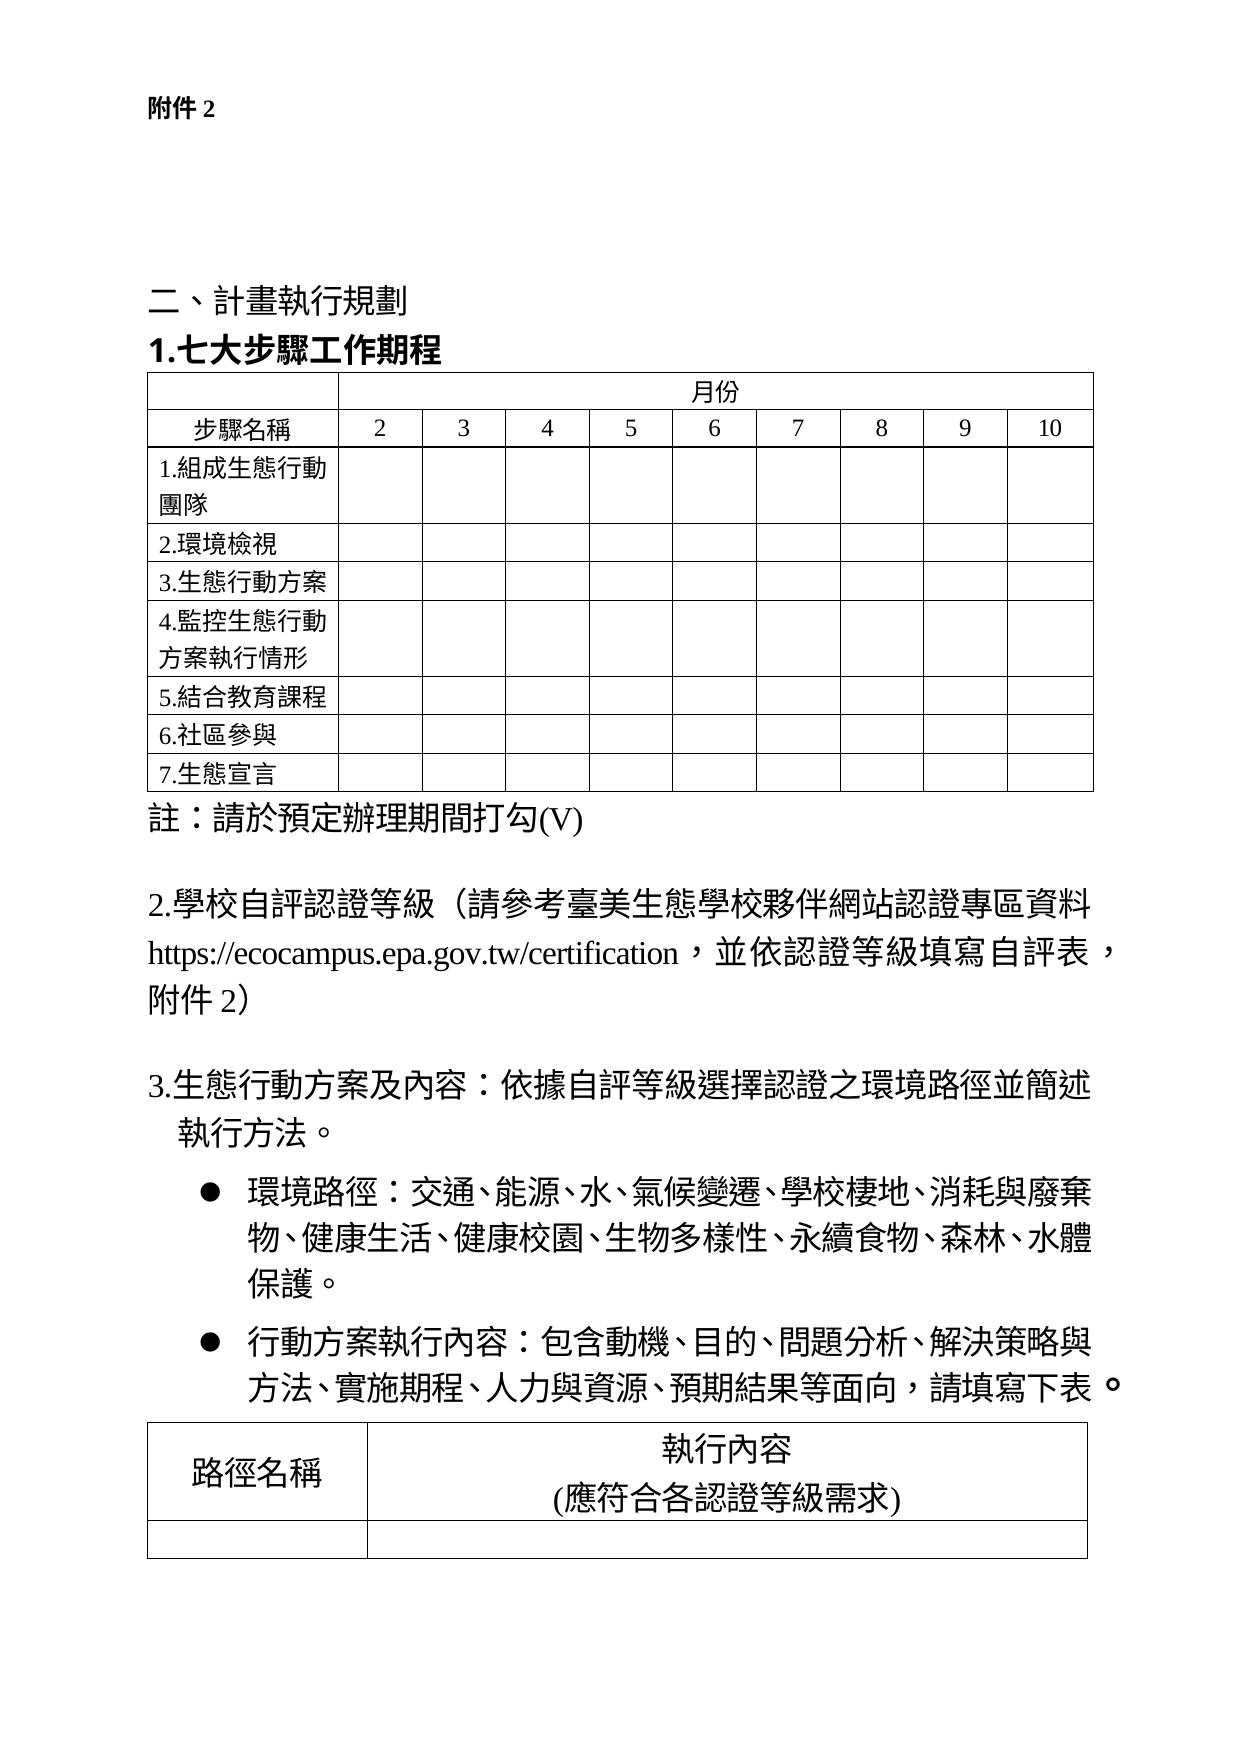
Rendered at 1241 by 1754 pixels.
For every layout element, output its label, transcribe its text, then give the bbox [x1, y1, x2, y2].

table_cell [590, 677, 672, 714]
table_cell [423, 524, 505, 561]
table_cell 4 [506, 410, 589, 446]
list 行動方案執行內容：包含動機、目的、問題分析、解決策略與方法、實施期程、人力與資源、預期結果等面向，請填寫下表。 [198, 1318, 1092, 1409]
text 二、計畫執行規劃 [148, 275, 1092, 323]
table_cell [339, 448, 422, 522]
table_cell [339, 715, 422, 753]
table_cell [1008, 677, 1093, 714]
table_cell 6.社區參與 [148, 715, 338, 753]
table_cell [506, 715, 589, 753]
table_cell [368, 1521, 1087, 1557]
table_cell [673, 677, 756, 714]
table_cell 10 [1008, 410, 1093, 446]
table_cell 2 [339, 410, 422, 446]
table_cell [423, 562, 505, 599]
table_cell [757, 562, 840, 599]
table_header 月份 [339, 373, 1093, 409]
table_cell 3.生態行動方案 [148, 562, 338, 599]
text 2.學校自評認證等級（請參考臺美生態學校夥伴網站認證專區資料https://ecocampus.epa.gov.tw/certification，並依認證等級填寫自評表，附件2） [148, 877, 1092, 1022]
table_cell [924, 754, 1007, 791]
table_cell 5 [590, 410, 672, 446]
table_cell [339, 562, 422, 599]
table_header 路徑名稱 [148, 1423, 367, 1519]
text 註：請於預定辦理期間打勾(V) [148, 792, 1092, 840]
table_header [148, 373, 338, 409]
table_cell [423, 601, 505, 676]
table_cell 9 [924, 410, 1007, 446]
table_cell 8 [841, 410, 923, 446]
table_cell [924, 448, 1007, 522]
table_cell [924, 601, 1007, 676]
table_cell [757, 677, 840, 714]
table_header 執行內容 (應符合各認證等級需求) [368, 1423, 1087, 1519]
table_cell [423, 754, 505, 791]
table_cell 7 [757, 410, 840, 446]
table_cell [841, 677, 923, 714]
table_cell [506, 448, 589, 522]
table_cell [1008, 562, 1093, 599]
table_cell [673, 601, 756, 676]
table_cell [423, 448, 505, 522]
table_cell [757, 524, 840, 561]
list 環境路徑：交通、能源、水、氣候變遷、學校棲地、消耗與廢棄物、健康生活、健康校園、生物多樣性、永續食物、森林、水體保護。 [198, 1168, 1092, 1305]
table_cell 3 [423, 410, 505, 446]
table_cell [757, 448, 840, 522]
table_cell 6 [673, 410, 756, 446]
table_cell [673, 448, 756, 522]
table_cell [673, 524, 756, 561]
table_cell [1008, 754, 1093, 791]
table_cell [506, 677, 589, 714]
table_cell [924, 715, 1007, 753]
table_cell [673, 754, 756, 791]
table_cell [506, 754, 589, 791]
table_cell [924, 562, 1007, 599]
table_cell [590, 448, 672, 522]
table_cell [841, 754, 923, 791]
table_cell 1.組成生態行動團隊 [148, 448, 338, 522]
text 3.生態行動方案及內容：依據自評等級選擇認證之環境路徑並簡述執行方法。 [148, 1059, 1092, 1155]
table_cell [841, 448, 923, 522]
table_cell [924, 677, 1007, 714]
table_cell [841, 562, 923, 599]
table_cell [590, 562, 672, 599]
table_cell [1008, 715, 1093, 753]
table_cell [590, 524, 672, 561]
table_cell [423, 677, 505, 714]
table_cell 5.結合教育課程 [148, 677, 338, 714]
table_cell [757, 754, 840, 791]
table_cell [841, 601, 923, 676]
table_cell [1008, 601, 1093, 676]
table_cell [841, 524, 923, 561]
table_cell [506, 562, 589, 599]
table_cell [1008, 448, 1093, 522]
table_cell [506, 601, 589, 676]
table_cell [841, 715, 923, 753]
table_cell [924, 524, 1007, 561]
table_cell [339, 677, 422, 714]
table_cell [757, 715, 840, 753]
table_cell 步驟名稱 [148, 410, 338, 446]
table_cell [148, 1521, 367, 1557]
table_cell [590, 715, 672, 753]
table_cell [590, 754, 672, 791]
table_cell [339, 524, 422, 561]
table_cell [757, 601, 840, 676]
table_cell 2.環境檢視 [148, 524, 338, 561]
text 1.七大步驟工作期程 [148, 323, 1092, 372]
table_cell [423, 715, 505, 753]
table_cell 4.監控生態行動方案執行情形 [148, 601, 338, 676]
table_cell [590, 601, 672, 676]
table_cell [339, 601, 422, 676]
table_cell [506, 524, 589, 561]
table_cell [673, 562, 756, 599]
table_cell [339, 754, 422, 791]
table_cell 7.生態宣言 [148, 754, 338, 791]
table_cell [673, 715, 756, 753]
table_cell [1008, 524, 1093, 561]
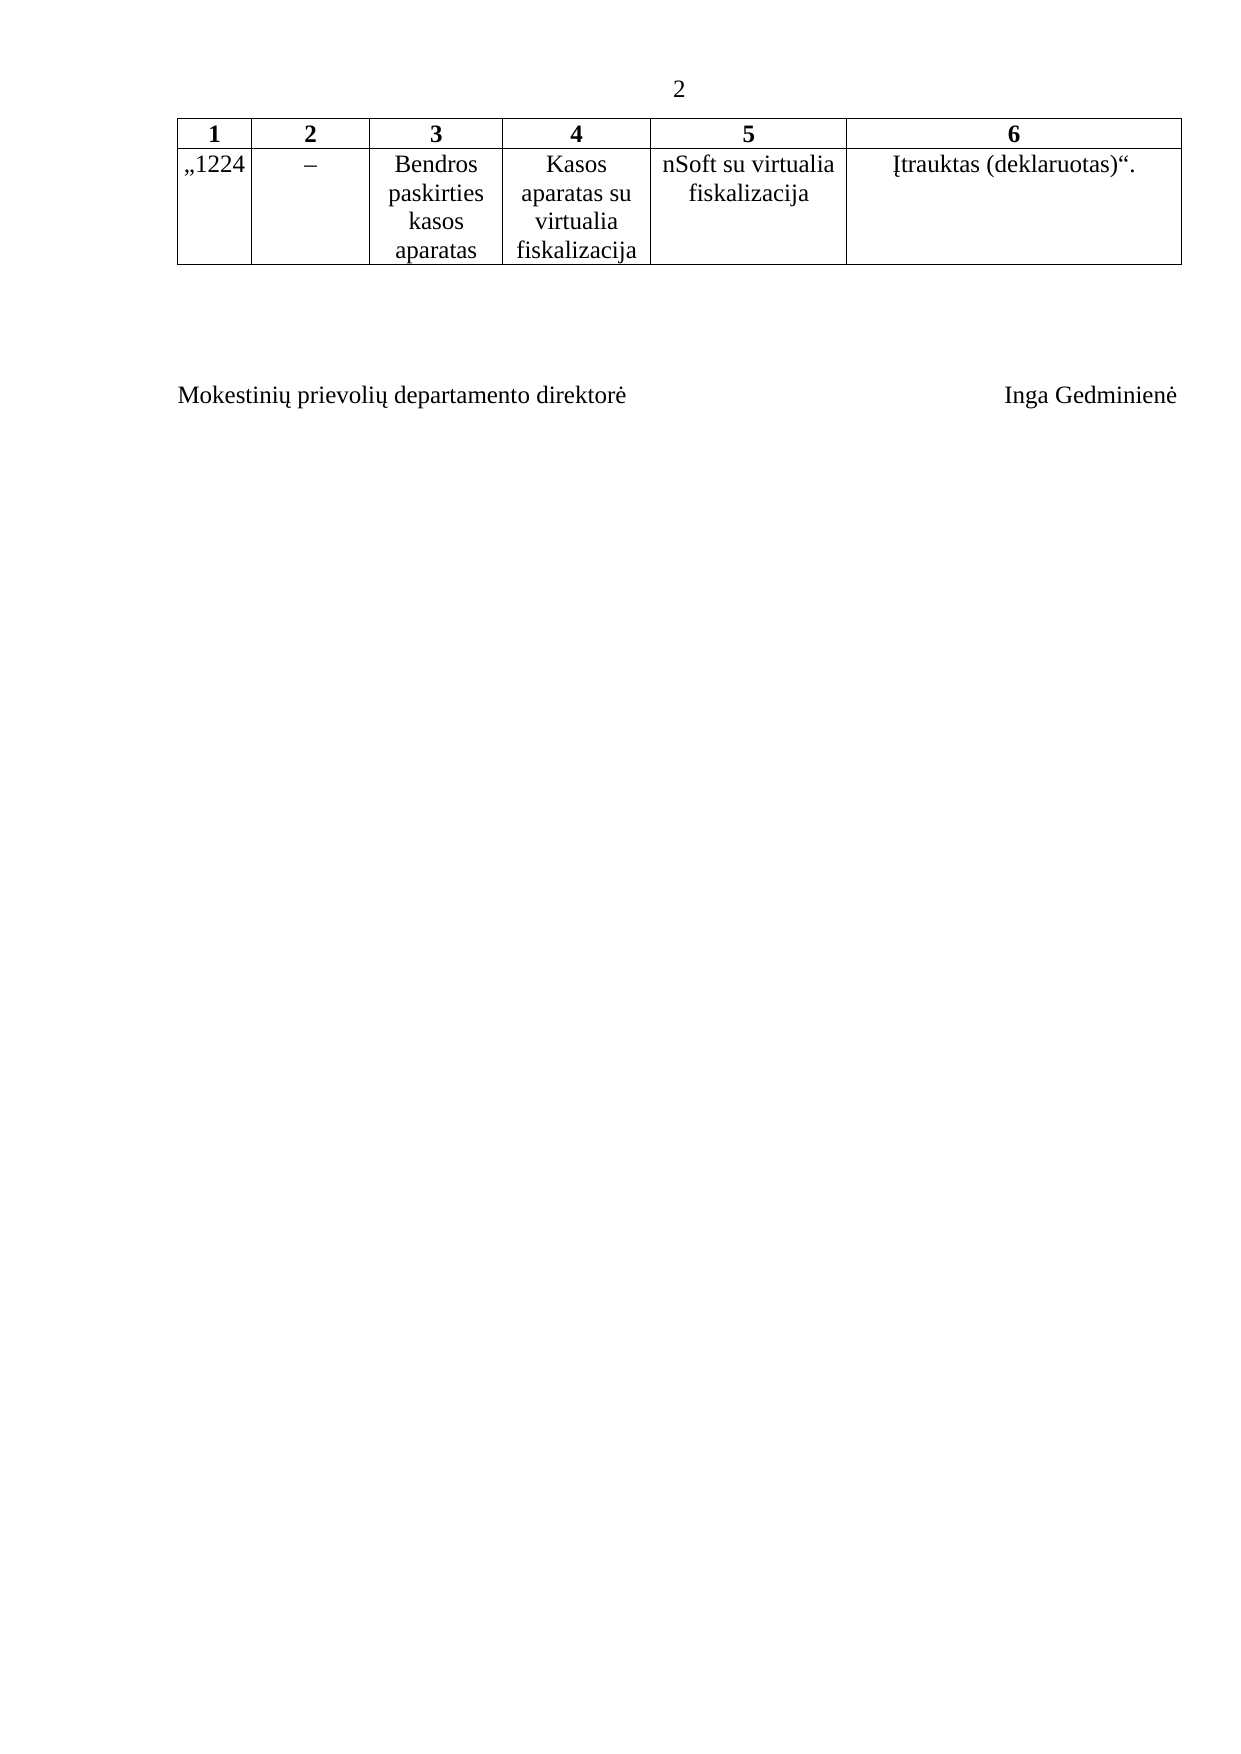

◇ ◇ ◇ ◇ ◇ ◇ ◇

▶ _GIVEN TASK_: Rewrite the rows above, swapping every "table_header" for "column_header" and keeping everything else unchanged. Leave out the pictures.

▶ _RESPONSE_:
Rendered at 1241 by 1754 pixels.
For every layout element, output its label, transcribe its text, then give the bbox [x1, y1, x2, y2].

table_cell [590, 677, 672, 714]
table_cell [423, 524, 505, 561]
table_cell 4 [506, 410, 589, 446]
list 行動方案執行內容：包含動機、目的、問題分析、解決策略與方法、實施期程、人力與資源、預期結果等面向，請填寫下表。 [198, 1318, 1092, 1409]
text 二、計畫執行規劃 [148, 275, 1092, 323]
table_cell [339, 448, 422, 522]
table_cell [339, 715, 422, 753]
table_cell [1008, 677, 1093, 714]
table_cell 6.社區參與 [148, 715, 338, 753]
table_cell [506, 715, 589, 753]
table_cell [368, 1521, 1087, 1557]
table_cell [673, 677, 756, 714]
table_cell 10 [1008, 410, 1093, 446]
table_cell 2 [339, 410, 422, 446]
table_cell [423, 562, 505, 599]
table_cell [757, 562, 840, 599]
column_header 月份 [339, 373, 1093, 409]
table_cell 3.生態行動方案 [148, 562, 338, 599]
text 2.學校自評認證等級（請參考臺美生態學校夥伴網站認證專區資料https://ecocampus.epa.gov.tw/certification，並依認證等級填寫自評表，附件2） [148, 877, 1092, 1022]
table_cell [924, 754, 1007, 791]
table_cell 5 [590, 410, 672, 446]
table_cell [339, 562, 422, 599]
column_header 路徑名稱 [148, 1423, 367, 1519]
text 註：請於預定辦理期間打勾(V) [148, 792, 1092, 840]
column_header [148, 373, 338, 409]
table_cell [423, 601, 505, 676]
table_cell 9 [924, 410, 1007, 446]
table_cell 8 [841, 410, 923, 446]
table_cell [924, 448, 1007, 522]
table_cell [924, 601, 1007, 676]
table_cell [757, 677, 840, 714]
column_header 執行內容 (應符合各認證等級需求) [368, 1423, 1087, 1519]
table_cell [423, 754, 505, 791]
table_cell 7 [757, 410, 840, 446]
table_cell [841, 677, 923, 714]
table_cell [506, 448, 589, 522]
table_cell [1008, 562, 1093, 599]
table_cell [673, 601, 756, 676]
table_cell [423, 448, 505, 522]
table_cell [757, 524, 840, 561]
list 環境路徑：交通、能源、水、氣候變遷、學校棲地、消耗與廢棄物、健康生活、健康校園、生物多樣性、永續食物、森林、水體保護。 [198, 1168, 1092, 1305]
table_cell 3 [423, 410, 505, 446]
table_cell [757, 448, 840, 522]
table_cell 6 [673, 410, 756, 446]
table_cell [673, 448, 756, 522]
table_cell [673, 524, 756, 561]
table_cell [1008, 754, 1093, 791]
table_cell [506, 677, 589, 714]
table_cell [924, 715, 1007, 753]
table_cell [673, 754, 756, 791]
table_cell [506, 754, 589, 791]
table_cell [924, 562, 1007, 599]
table_cell [590, 448, 672, 522]
table_cell [841, 754, 923, 791]
table_cell 1.組成生態行動團隊 [148, 448, 338, 522]
text 3.生態行動方案及內容：依據自評等級選擇認證之環境路徑並簡述執行方法。 [148, 1059, 1092, 1155]
table_cell [841, 448, 923, 522]
table_cell [924, 677, 1007, 714]
table_cell [841, 562, 923, 599]
table_cell [590, 562, 672, 599]
table_cell [1008, 715, 1093, 753]
table_cell [590, 524, 672, 561]
table_cell [423, 677, 505, 714]
table_cell 5.結合教育課程 [148, 677, 338, 714]
table_cell [757, 754, 840, 791]
table_cell [841, 601, 923, 676]
table_cell [1008, 601, 1093, 676]
table_cell [841, 524, 923, 561]
table_cell [506, 562, 589, 599]
table_cell [1008, 448, 1093, 522]
table_cell [506, 601, 589, 676]
table_cell [841, 715, 923, 753]
table_cell [924, 524, 1007, 561]
table_cell [339, 677, 422, 714]
table_cell [757, 715, 840, 753]
table_cell 步驟名稱 [148, 410, 338, 446]
table_cell [148, 1521, 367, 1557]
table_cell [590, 715, 672, 753]
table_cell [590, 754, 672, 791]
table_cell [339, 524, 422, 561]
table_cell [757, 601, 840, 676]
table_cell 2.環境檢視 [148, 524, 338, 561]
text 1.七大步驟工作期程 [148, 323, 1092, 372]
table_cell [423, 715, 505, 753]
table_cell 4.監控生態行動方案執行情形 [148, 601, 338, 676]
table_cell [590, 601, 672, 676]
table_cell [339, 601, 422, 676]
table_cell [506, 524, 589, 561]
table_cell [673, 562, 756, 599]
table_cell [339, 754, 422, 791]
table_cell 7.生態宣言 [148, 754, 338, 791]
table_cell [673, 715, 756, 753]
table_cell [1008, 524, 1093, 561]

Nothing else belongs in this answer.